### Work instruction
Return exactly the lines below, starting with the one that has "X008892Y011017D01*" and going on through the one that has "X005267Y009728D03*".

*** Opening of Material provided ***

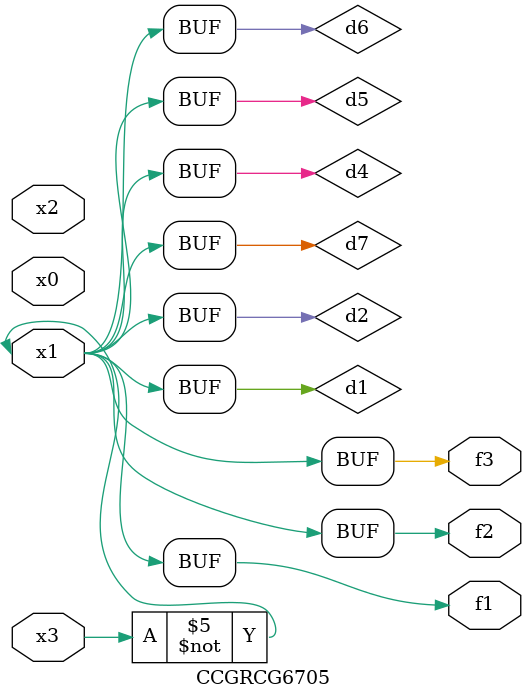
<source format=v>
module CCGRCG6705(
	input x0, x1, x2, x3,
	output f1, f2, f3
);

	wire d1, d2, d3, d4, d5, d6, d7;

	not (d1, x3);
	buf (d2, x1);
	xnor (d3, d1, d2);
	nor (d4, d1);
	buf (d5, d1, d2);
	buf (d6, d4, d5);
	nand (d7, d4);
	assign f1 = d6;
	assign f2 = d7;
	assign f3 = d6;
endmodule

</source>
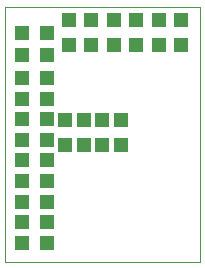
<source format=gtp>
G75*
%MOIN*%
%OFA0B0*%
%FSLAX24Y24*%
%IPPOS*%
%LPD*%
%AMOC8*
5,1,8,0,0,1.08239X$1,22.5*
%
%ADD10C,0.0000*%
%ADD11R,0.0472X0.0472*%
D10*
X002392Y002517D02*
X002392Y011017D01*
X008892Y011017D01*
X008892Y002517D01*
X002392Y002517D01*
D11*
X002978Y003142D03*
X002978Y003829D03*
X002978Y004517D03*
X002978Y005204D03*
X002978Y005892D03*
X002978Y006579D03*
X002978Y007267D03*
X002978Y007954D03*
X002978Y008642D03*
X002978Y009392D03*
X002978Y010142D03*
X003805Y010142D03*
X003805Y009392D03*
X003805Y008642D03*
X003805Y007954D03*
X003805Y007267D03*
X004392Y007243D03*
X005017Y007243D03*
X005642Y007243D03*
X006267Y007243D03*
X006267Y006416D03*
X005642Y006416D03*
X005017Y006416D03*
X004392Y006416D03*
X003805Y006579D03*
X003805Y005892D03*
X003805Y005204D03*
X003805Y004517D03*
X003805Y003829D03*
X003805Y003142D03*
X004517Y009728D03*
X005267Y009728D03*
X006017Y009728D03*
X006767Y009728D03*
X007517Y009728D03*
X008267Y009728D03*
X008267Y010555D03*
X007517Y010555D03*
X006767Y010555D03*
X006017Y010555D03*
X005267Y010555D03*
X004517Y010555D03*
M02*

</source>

*** Close of Material provided ***

### Response below
X008892Y011017D01*
X008892Y002517D01*
X002392Y002517D01*
D11*
X002978Y003142D03*
X002978Y003829D03*
X002978Y004517D03*
X002978Y005204D03*
X002978Y005892D03*
X002978Y006579D03*
X002978Y007267D03*
X002978Y007954D03*
X002978Y008642D03*
X002978Y009392D03*
X002978Y010142D03*
X003805Y010142D03*
X003805Y009392D03*
X003805Y008642D03*
X003805Y007954D03*
X003805Y007267D03*
X004392Y007243D03*
X005017Y007243D03*
X005642Y007243D03*
X006267Y007243D03*
X006267Y006416D03*
X005642Y006416D03*
X005017Y006416D03*
X004392Y006416D03*
X003805Y006579D03*
X003805Y005892D03*
X003805Y005204D03*
X003805Y004517D03*
X003805Y003829D03*
X003805Y003142D03*
X004517Y009728D03*
X005267Y009728D03*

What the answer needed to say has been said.